Four Bangladeshi workers convicted and sentenced for financing terrorism

Four Bangladeshi workers were convicted and sentenced by a Singapore court yesterday (July 12) for financing terrorism and sentenced them to jail terms.

They were charged with providing or collecting money to fund terrorist acts in Bangladesh and had pleaded guilty on May 31.

The four convicted Bangladeshi workers are Rahman Mizanur, 31; Miah Rubel, 26; Md Jabath Kysar Haje Norul Islam Sowdagar, 31; and Sohel Hawlader Ismail Hawlader, 29.

Rahman was sentenced to 60 months in jail. Sohel was given 24 months while Miah and Jabath each got 30 months.

Earlier in May this year, the Ministry of Home Affairs (MHA) announced the arrest of eight radicalised individuals under the Internal Security Act made in late March and early April, which allows for detention without trial in cases where public safety is threatened.

MHA said that the eight arrested were members of a secret group set up by Rahman in March this year called Islamic State in Bangladesh (ISB). The members had intended to join ISIS as foreign fighters, but as they felt it would be difficult for them to travel to Syria, focused their plans instead on returning home to overthrow the government through the use of force.

It added that the aim was to establish an Islamic state in Bangladesh and bring it under ISIS’ self-declared caliphate, It also said that the members had planned to recruit other Bangladeshi nationals working here to grow their group, and had raised funds to buy firearms to carry out their planned terror attacks in Bangladesh.

MHA said the money has since been seized.

Prosecutors said the men had contributed part of their salary to buy food, arms and weapons like knives and pistols to launch attacks in Bangladesh.
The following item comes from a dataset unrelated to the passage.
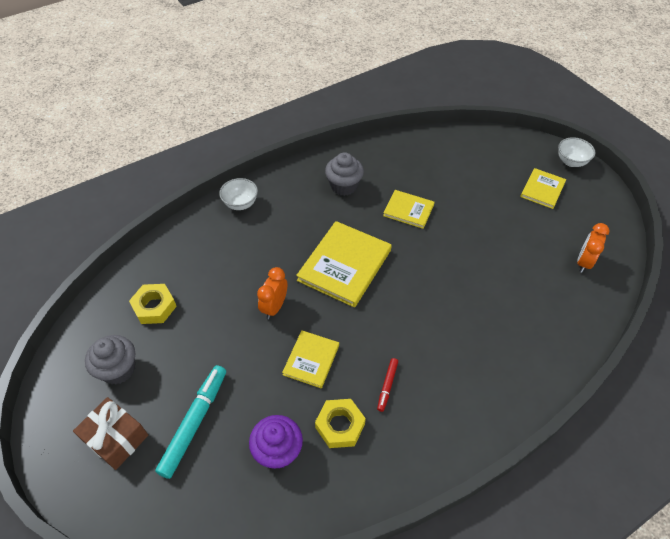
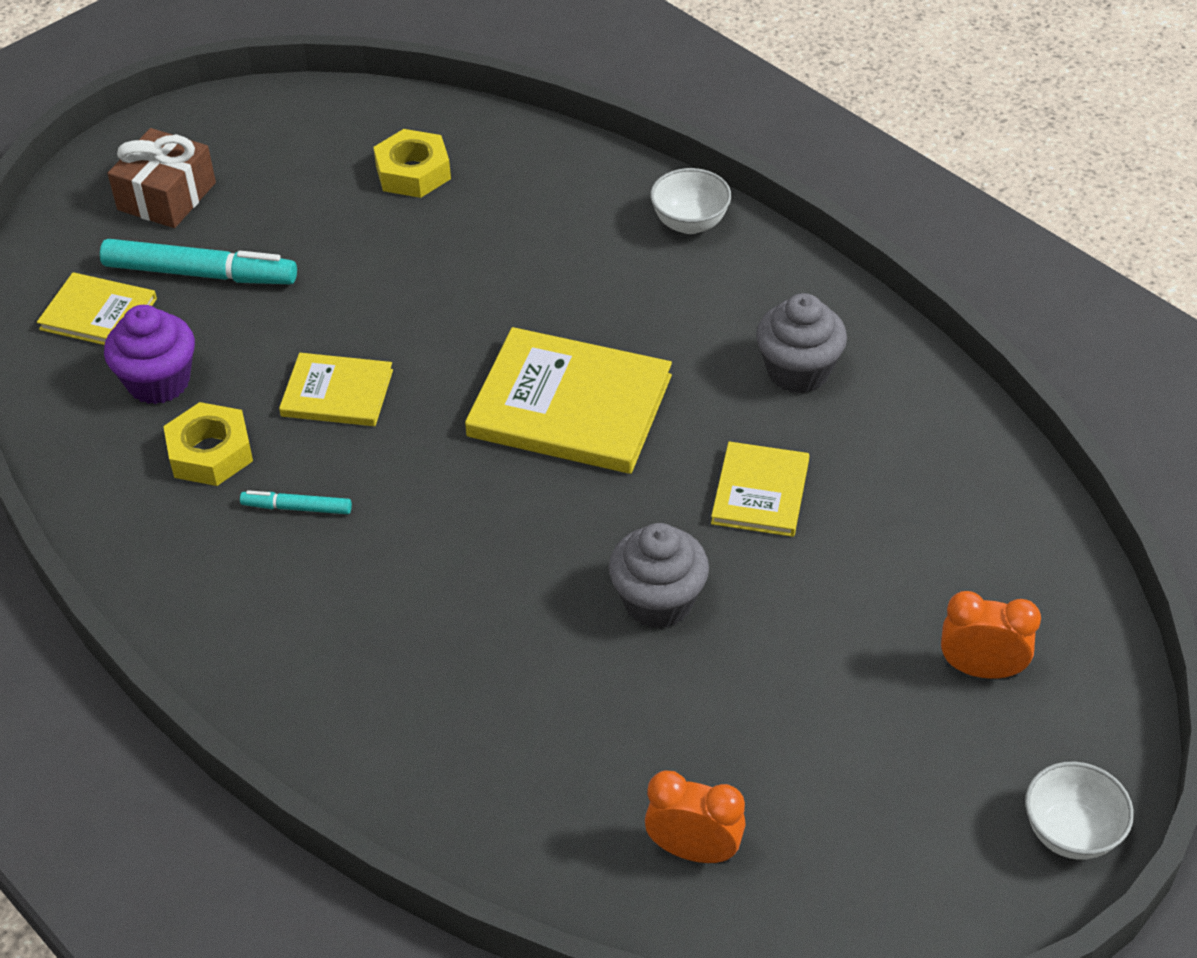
camera: 80 degrees right, 5 degrees down
grey cupcake [85,335,135,384] -> grey cupcake moved to [609,523,709,629]
orange clock [257,267,287,319] -> orange clock moved to [941,591,1041,679]
red marker [377,358,398,412] -> turquoise marker [240,490,352,514]
yellow book [520,168,566,209] -> yellow book moved to [37,272,157,345]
The amounts that was contributed ranged from 60 Singapore dollars to 1,360 Singapore dollars.

Rahman, 31, pleaded guilty and was convicted of two charges of financing terrorism by inviting group members to contribute funds and handling the money to facilitate plans.

The Bangladeshi workers are the first to be charged under the Terrorism (Suppression of Financing) Act since it was passed in 2002.

In sentencing Rahman to five years in jail, District Judge Kessler Soh emphasised that a deterrent sentence and “much stiffer punishment is warranted.”

“He was the mastermind. He was the one who started this whole outfit,” the judge said.

Rahman was reported to be shackled as he arrived in court. He had earlier addressed the court in English, putting forth a lengthy plea for mitigation. “I wanted to learn my religion. [My friends] showed me the wrong way, the wrong activities,” Rahman said. “This is my very big mistake sir. I am very remorseful.”

Media reports have said that two other men named Zzaman Daulat, 34, and Mamun Leakot Ali, 29, have denied the charges and are claiming retrial. Their trial dates have not been set.

Mamum Leakot Ali is accused of contributing $500 and collecting funds of $300 for terrorist acts. He had denied contributing money to the Islamic State in Bangladesh.

The other two Bangladeshi men who were detained in April have not been charged and will be dealt with separately, officials have said.

However when contacted, the Bangladesh Embassy in Singapore said it was not officially notified about the trial by the Singapore government, but learned about it from media reports.